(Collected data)

......

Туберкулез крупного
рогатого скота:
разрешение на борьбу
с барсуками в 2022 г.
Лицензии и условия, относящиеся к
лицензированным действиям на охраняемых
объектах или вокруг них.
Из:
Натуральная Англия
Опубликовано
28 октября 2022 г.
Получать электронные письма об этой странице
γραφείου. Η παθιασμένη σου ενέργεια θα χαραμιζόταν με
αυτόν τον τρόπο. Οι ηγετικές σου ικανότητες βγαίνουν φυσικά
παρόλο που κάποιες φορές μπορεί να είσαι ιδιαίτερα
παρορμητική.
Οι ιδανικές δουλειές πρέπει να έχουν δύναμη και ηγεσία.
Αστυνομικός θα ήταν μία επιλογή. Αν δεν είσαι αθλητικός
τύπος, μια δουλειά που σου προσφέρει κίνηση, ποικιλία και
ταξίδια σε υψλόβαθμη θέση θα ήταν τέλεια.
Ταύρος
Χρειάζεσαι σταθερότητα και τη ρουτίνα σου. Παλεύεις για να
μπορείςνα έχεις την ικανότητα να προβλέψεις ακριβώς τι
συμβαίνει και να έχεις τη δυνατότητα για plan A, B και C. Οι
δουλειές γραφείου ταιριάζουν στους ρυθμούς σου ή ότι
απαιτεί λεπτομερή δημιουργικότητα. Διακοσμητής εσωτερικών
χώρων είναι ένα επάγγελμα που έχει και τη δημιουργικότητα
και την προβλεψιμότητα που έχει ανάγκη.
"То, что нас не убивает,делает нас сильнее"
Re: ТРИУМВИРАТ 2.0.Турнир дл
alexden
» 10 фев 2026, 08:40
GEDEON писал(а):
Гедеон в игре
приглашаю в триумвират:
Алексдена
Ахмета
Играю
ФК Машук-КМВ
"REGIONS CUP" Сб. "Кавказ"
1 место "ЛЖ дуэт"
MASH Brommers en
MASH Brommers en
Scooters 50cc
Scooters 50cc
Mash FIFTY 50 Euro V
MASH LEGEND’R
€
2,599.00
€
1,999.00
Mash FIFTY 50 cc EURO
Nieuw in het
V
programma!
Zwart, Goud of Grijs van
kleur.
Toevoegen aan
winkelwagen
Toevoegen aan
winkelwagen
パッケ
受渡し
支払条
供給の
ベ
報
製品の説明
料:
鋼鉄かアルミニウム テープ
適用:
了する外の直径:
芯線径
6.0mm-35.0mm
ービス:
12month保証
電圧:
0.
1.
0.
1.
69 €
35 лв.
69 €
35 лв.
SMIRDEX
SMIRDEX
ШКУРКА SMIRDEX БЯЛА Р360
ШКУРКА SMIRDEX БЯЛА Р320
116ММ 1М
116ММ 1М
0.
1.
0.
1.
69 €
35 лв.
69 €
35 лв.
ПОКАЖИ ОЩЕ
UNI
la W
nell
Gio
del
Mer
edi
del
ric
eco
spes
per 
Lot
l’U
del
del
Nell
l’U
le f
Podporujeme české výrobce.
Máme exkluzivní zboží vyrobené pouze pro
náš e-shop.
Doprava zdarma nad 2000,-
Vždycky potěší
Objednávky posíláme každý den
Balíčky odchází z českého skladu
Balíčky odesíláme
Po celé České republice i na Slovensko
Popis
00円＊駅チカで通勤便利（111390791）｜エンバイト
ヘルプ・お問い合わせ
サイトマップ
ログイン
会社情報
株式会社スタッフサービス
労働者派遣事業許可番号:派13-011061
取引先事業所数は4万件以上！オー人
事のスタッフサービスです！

......

Repeat the entries exactly, all of them.

- OUTPUT OF THE TASK -
Туберкулез крупного
рогатого скота:
разрешение на борьбу
с барсуками в 2022 г.
Лицензии и условия, относящиеся к
лицензированным действиям на охраняемых
объектах или вокруг них.
Из:
Натуральная Англия
Опубликовано
28 октября 2022 г.
Получать электронные письма об этой странице
γραφείου. Η παθιασμένη σου ενέργεια θα χαραμιζόταν με
αυτόν τον τρόπο. Οι ηγετικές σου ικανότητες βγαίνουν φυσικά
παρόλο που κάποιες φορές μπορεί να είσαι ιδιαίτερα
παρορμητική.
Οι ιδανικές δουλειές πρέπει να έχουν δύναμη και ηγεσία.
Αστυνομικός θα ήταν μία επιλογή. Αν δεν είσαι αθλητικός
τύπος, μια δουλειά που σου προσφέρει κίνηση, ποικιλία και
ταξίδια σε υψλόβαθμη θέση θα ήταν τέλεια.
Ταύρος
Χρειάζεσαι σταθερότητα και τη ρουτίνα σου. Παλεύεις για να
μπορείςνα έχεις την ικανότητα να προβλέψεις ακριβώς τι
συμβαίνει και να έχεις τη δυνατότητα για plan A, B και C. Οι
δουλειές γραφείου ταιριάζουν στους ρυθμούς σου ή ότι
απαιτεί λεπτομερή δημιουργικότητα. Διακοσμητής εσωτερικών
χώρων είναι ένα επάγγελμα που έχει και τη δημιουργικότητα
και την προβλεψιμότητα που έχει ανάγκη.
"То, что нас не убивает,делает нас сильнее"
Re: ТРИУМВИРАТ 2.0.Турнир дл
alexden
» 10 фев 2026, 08:40
GEDEON писал(а):
Гедеон в игре
приглашаю в триумвират:
Алексдена
Ахмета
Играю
ФК Машук-КМВ
"REGIONS CUP" Сб. "Кавказ"
1 место "ЛЖ дуэт"
MASH Brommers en
MASH Brommers en
Scooters 50cc
Scooters 50cc
Mash FIFTY 50 Euro V
MASH LEGEND’R
€
2,599.00
€
1,999.00
Mash FIFTY 50 cc EURO
Nieuw in het
V
programma!
Zwart, Goud of Grijs van
kleur.
Toevoegen aan
winkelwagen
Toevoegen aan
winkelwagen
パッケ
受渡し
支払条
供給の
ベ
報
製品の説明
料:
鋼鉄かアルミニウム テープ
適用:
了する外の直径:
芯線径
6.0mm-35.0mm
ービス:
12month保証
電圧:
0.
1.
0.
1.
69 €
35 лв.
69 €
35 лв.
SMIRDEX
SMIRDEX
ШКУРКА SMIRDEX БЯЛА Р360
ШКУРКА SMIRDEX БЯЛА Р320
116ММ 1М
116ММ 1М
0.
1.
0.
1.
69 €
35 лв.
69 €
35 лв.
ПОКАЖИ ОЩЕ
UNI
la W
nell
Gio
del
Mer
edi
del
ric
eco
spes
per 
Lot
l’U
del
del
Nell
l’U
le f
Podporujeme české výrobce.
Máme exkluzivní zboží vyrobené pouze pro
náš e-shop.
Doprava zdarma nad 2000,-
Vždycky potěší
Objednávky posíláme každý den
Balíčky odchází z českého skladu
Balíčky odesíláme
Po celé České republice i na Slovensko
Popis
00円＊駅チカで通勤便利（111390791）｜エンバイト
ヘルプ・お問い合わせ
サイトマップ
ログイン
会社情報
株式会社スタッフサービス
労働者派遣事業許可番号:派13-011061
取引先事業所数は4万件以上！オー人
事のスタッフサービスです！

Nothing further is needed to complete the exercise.